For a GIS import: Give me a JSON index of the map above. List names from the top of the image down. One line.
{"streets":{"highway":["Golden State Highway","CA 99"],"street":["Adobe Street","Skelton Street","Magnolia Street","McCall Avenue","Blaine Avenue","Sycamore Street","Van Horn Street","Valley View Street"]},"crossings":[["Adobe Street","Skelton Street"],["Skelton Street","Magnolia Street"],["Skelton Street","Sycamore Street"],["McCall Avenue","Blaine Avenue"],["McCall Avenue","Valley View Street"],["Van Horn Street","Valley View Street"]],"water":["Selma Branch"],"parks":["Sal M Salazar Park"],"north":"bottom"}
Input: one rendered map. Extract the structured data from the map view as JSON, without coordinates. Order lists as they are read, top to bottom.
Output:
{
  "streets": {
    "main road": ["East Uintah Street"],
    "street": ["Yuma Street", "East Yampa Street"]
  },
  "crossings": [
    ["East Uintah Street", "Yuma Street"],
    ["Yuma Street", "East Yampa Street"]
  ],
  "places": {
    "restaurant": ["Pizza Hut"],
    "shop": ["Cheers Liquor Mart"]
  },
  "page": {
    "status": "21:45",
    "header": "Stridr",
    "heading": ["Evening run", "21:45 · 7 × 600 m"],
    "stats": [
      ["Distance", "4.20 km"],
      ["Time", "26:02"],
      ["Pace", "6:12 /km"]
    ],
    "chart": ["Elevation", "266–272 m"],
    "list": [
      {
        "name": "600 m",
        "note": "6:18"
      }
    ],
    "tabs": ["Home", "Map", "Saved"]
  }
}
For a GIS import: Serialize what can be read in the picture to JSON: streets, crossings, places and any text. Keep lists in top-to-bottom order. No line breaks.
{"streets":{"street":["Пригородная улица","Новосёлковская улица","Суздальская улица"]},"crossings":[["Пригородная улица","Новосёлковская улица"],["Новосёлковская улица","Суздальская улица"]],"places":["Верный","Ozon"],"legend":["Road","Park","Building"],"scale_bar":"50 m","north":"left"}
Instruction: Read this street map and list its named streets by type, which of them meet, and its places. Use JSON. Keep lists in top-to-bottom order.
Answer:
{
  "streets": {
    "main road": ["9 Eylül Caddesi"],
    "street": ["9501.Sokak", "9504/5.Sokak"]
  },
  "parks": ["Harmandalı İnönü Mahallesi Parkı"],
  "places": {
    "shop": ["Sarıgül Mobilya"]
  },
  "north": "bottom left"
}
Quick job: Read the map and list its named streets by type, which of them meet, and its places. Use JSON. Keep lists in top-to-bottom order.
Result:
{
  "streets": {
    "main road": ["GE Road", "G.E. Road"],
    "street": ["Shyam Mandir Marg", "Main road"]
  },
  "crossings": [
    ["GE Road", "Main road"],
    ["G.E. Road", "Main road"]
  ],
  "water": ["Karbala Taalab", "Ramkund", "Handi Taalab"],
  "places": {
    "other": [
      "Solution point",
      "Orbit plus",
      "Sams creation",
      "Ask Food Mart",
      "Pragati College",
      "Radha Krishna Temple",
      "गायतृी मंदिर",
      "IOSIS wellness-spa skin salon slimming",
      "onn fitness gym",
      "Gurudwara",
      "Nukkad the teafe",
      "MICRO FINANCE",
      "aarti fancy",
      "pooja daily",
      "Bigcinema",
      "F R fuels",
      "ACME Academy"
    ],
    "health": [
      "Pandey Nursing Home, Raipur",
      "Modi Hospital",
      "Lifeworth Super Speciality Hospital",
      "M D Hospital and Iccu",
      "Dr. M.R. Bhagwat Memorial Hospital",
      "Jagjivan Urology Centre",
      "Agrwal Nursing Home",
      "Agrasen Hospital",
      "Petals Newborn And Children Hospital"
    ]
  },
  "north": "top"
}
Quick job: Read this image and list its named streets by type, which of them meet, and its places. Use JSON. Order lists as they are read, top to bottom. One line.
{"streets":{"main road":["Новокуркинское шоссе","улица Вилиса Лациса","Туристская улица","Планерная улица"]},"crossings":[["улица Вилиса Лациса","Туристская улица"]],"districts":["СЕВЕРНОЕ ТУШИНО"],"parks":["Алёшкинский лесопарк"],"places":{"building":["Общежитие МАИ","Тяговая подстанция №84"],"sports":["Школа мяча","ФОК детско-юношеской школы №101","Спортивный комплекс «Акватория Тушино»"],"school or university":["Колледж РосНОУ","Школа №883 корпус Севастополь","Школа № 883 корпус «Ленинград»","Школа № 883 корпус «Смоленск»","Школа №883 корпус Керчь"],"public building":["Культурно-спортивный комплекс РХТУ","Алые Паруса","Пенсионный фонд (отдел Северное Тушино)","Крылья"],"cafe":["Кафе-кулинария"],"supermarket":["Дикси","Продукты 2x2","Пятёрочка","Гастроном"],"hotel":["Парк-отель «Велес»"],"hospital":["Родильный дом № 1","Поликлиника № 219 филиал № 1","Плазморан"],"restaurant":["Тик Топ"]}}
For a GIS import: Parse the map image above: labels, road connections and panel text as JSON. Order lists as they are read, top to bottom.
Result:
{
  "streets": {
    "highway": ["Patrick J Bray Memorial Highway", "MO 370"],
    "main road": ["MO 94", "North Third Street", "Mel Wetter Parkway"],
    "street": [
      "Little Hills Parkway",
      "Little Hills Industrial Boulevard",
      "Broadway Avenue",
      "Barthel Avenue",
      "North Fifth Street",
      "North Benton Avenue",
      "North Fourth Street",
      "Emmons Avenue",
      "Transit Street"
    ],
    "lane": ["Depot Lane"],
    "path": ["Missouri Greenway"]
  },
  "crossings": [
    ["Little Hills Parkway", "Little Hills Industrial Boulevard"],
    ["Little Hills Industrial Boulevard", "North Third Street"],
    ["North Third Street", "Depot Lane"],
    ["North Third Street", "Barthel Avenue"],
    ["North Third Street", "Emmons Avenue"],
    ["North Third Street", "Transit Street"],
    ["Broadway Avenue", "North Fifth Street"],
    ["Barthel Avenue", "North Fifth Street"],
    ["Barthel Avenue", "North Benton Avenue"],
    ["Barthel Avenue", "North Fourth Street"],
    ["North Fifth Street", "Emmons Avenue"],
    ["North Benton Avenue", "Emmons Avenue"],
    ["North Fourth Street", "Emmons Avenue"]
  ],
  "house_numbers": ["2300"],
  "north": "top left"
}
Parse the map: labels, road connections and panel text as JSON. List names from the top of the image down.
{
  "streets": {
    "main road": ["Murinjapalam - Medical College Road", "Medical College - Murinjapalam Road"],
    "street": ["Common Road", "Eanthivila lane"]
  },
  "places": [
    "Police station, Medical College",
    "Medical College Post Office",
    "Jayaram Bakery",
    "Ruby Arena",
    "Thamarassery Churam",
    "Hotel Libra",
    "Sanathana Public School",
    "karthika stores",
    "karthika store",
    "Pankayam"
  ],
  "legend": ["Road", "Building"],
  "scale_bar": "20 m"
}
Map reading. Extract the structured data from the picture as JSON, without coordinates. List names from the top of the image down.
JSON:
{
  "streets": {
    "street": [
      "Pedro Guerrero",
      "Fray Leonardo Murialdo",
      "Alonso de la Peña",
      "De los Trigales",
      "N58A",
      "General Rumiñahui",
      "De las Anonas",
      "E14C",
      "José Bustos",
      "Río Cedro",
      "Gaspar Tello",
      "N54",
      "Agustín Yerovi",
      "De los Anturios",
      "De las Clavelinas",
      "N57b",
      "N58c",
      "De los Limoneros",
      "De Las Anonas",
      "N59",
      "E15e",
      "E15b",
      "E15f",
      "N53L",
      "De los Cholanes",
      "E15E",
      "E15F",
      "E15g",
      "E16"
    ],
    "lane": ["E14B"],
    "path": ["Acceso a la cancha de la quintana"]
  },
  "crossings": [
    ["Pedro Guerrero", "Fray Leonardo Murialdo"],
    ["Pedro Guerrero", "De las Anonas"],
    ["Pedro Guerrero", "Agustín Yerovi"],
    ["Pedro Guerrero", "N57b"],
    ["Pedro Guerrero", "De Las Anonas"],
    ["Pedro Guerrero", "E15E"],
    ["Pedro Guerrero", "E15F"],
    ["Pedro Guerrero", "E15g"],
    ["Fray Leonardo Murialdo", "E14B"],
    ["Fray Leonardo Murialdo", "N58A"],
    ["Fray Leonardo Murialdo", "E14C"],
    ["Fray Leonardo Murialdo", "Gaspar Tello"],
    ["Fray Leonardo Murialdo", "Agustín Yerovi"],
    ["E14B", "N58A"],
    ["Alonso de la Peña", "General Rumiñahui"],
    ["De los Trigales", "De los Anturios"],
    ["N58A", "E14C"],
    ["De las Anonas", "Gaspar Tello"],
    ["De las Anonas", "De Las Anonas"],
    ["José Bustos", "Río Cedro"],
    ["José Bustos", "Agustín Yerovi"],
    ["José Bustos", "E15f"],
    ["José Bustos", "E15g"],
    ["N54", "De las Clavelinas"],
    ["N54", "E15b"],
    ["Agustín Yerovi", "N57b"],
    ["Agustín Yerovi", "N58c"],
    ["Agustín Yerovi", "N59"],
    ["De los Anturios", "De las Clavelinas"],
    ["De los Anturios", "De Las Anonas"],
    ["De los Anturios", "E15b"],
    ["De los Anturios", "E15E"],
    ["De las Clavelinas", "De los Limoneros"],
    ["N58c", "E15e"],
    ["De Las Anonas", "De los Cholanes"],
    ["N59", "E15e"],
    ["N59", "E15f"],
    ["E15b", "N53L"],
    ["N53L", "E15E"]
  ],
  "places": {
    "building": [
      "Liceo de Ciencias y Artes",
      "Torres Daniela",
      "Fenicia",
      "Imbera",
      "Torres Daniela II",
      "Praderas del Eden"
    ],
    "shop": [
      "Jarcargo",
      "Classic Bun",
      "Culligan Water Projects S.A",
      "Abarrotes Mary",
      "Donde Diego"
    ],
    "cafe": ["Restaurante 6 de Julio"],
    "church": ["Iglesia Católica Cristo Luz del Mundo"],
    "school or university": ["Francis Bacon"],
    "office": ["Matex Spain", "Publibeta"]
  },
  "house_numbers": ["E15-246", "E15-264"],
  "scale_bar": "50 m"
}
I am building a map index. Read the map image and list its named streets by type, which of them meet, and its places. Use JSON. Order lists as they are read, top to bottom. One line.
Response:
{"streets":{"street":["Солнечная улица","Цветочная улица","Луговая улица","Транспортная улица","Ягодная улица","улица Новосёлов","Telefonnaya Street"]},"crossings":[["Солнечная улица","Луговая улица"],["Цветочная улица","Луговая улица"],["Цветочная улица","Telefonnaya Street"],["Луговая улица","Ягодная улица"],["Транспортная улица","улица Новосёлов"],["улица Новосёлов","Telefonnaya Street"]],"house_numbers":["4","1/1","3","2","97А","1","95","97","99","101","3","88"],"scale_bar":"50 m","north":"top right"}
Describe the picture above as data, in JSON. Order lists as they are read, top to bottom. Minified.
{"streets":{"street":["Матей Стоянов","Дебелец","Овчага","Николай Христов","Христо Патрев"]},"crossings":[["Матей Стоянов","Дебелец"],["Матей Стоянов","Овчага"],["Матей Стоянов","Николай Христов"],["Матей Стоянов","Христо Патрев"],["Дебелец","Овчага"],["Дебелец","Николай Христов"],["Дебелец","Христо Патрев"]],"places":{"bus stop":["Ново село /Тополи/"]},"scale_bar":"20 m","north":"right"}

» **Task to complete**:
Where a line of the listing contains "without", count it; your answer must be only the resulting number.

» **Written reply**:
2